The Indonesian armed forces have lost much of their authority since the fall of former President Suharto in 1998. But they have regained some influence by supporting the rise to power of the current president, Megawati Sukarnoputri.

She has given the military new latitude to suppress armed separatist movements in resource-rich provinces like Aceh and Irian Jaya. Mrs. Megawati wants to prevent any further fragmentation of the country following the loss of East Timor in 1999.

"Counter-terrorism must not be used as an excuse to resume training for a military which terrorizes its own people and continues to enjoy impunity for its scorched-earth campaign in East Timor," said Kurt Biddle, the Washington coordinator of the Indonesia Human Rights Network.

The Indonesian military has made it clear to the United States that in return for closer cooperation in combating terrorism, restrictions on military sales, aid and training should be lifted. Some Indonesian officers have contended that the embargo is undermining the government's ability to maintain the stability and unity of Indonesia.

The chief of the Indonesian Air Force, Marshal Hanafie Asnan, said recently that as little as 40 percent of the country's 233 US-made military aircraft could be flown; the rest were grounded because of a shortage of spare parts and maintenance problems arising from the embargo.

Human rights campaigners in Washington said that Mr. Inouye inserted the provision to establish a Regional Defense Counter-Terrorism Fellowship Program at the behest of Admiral Dennis Blair, the commander of the US Pacific Command, and other Pentagon officials who want the United States to be able to work more closely with the Indonesian military.

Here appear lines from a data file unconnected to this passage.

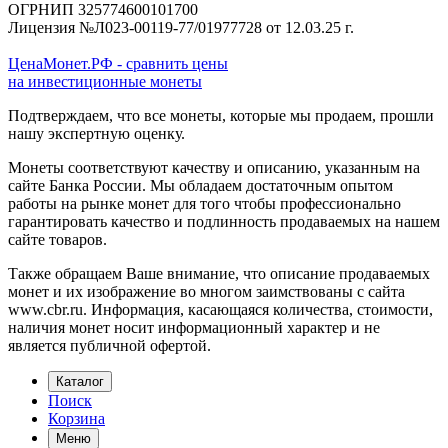
ОГРНИП 325774600101700
Лицензия №Л023-00119-77/01977728 от 12.03.25 г.
ЦенаМонет.РФ - сравнить цены
на инвестиционные монеты
Подтверждаем, что все монеты, которые мы продаем, прошли
нашу экспертную оценку.
Монеты соответствуют качеству и описанию, указанным на
сайте Банка России. Мы обладаем достаточным опытом
работы на рынке монет для того чтобы профессионально
гарантировать качество и подлинность продаваемых на нашем
сайте товаров.
Также обращаем Ваше внимание, что описание продаваемых
монет и их изображение во многом заимствованы с сайта
www.cbr.ru. Информация, касающаяся количества, стоимости,
наличия монет носит информационный характер и не
является публичной офертой.
Каталог
Поиск
Корзина
Меню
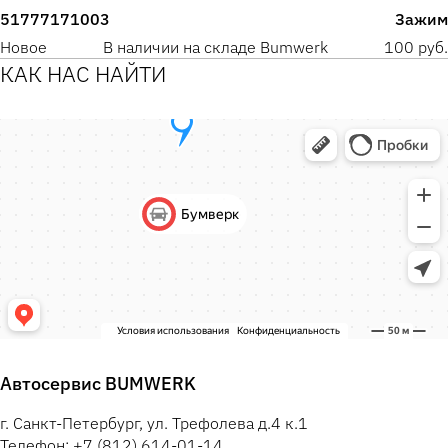
51777171003
Зажим
Новое
В наличии на складе Bumwerk
100 руб.
КАК НАС НАЙТИ
Автосервис BUMWERK
г. Санкт-Петербург, ул. Трефолева д.4 к.1
Телефон: +7 (812) 614-01-14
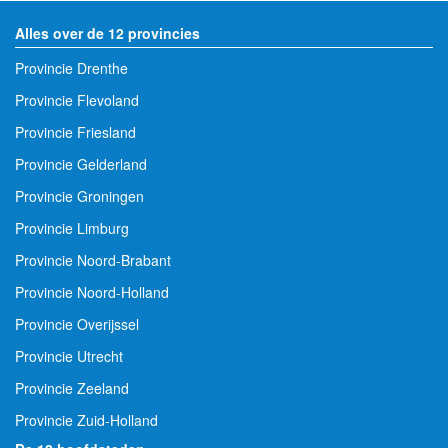
Alles over de 12 provincies
Provincie Drenthe
Provincie Flevoland
Provincie Friesland
Provincie Gelderland
Provincie Groningen
Provincie Limburg
Provincie Noord-Brabant
Provincie Noord-Holland
Provincie Overijssel
Provincie Utrecht
Provincie Zeeland
Provincie Zuid-Holland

But other analysts said that the move to resume cooperation with the Indonesian armed forces has backing from the highest echelons of the US Defense Department, where officials are said to argue that only by engaging and assisting the Indonesian military can its professional performance be improved.

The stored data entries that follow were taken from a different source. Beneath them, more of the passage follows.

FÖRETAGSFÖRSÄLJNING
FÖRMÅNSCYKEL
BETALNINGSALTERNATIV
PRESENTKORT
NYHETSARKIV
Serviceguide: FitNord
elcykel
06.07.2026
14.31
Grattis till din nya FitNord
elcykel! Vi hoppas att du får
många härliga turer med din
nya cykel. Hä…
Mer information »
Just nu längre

In an Indonesian television interview last month, Paul Wolfowitz, the US deputy defense secretary and a former ambassador to Indonesia, called for better intelligence-sharing and checks on terrorist financing between the United States and Indonesia.

"We estimate that there are Qaida cells in some 60 countries, including definitely the United States and pretty definitely Indonesia," he said. "So when we eliminate Qaida in Afghanistan, we still have a lot of work to do."

The US defense secretary, Donald Rumsfeld, also strongly supports closer links with the Indonesian military, analysts said. On a visit to Australia earlier this year, Mr. Rumsfeld recalled attending the funeral of President Gamal Abdel Nasser of Egypt in 1970 as a member of the official US delegation and meeting Mr. Nasser's vice president and successor, Anwar Sadat.

Mr. Rumsfeld mentioned the meeting as evidence of the importance of the US military maintaining links with the armed forces of Indonesia and other foreign countries that do not always act in ways America approves.

Mr. Sadat, who was to become a key US ally in a tumultuous and strategically important part of the world, "told us that he had been trained in the US Army school in the United States, and had a wonderful feeling for the United States," Mr. Rumsfeld said. "He had no issue with us at all, except Israel. Yet he had Soviets all over his country at the time."

Mr. Rumsfeld was speaking to a group of journalists in Canberra in July. One had asked whether the United States would be seeking to reestablish military-to-military ties with Indonesia anytime soon. Mr. Rumsfeld replied that he was "anxious" to rebuild such ties, although he noted the bans imposed by the US Congress.

"I think we ought to be slower to nip those things, because in some countries that are evolving and changing, the military can be a stabilizing influence," Mr. Rumsfeld said. He added that although the behavior of some foreign militaries was not admirable and might not be consonant with the way the United States treated people, "it doesn't mean we should shoot ourselves in the foot."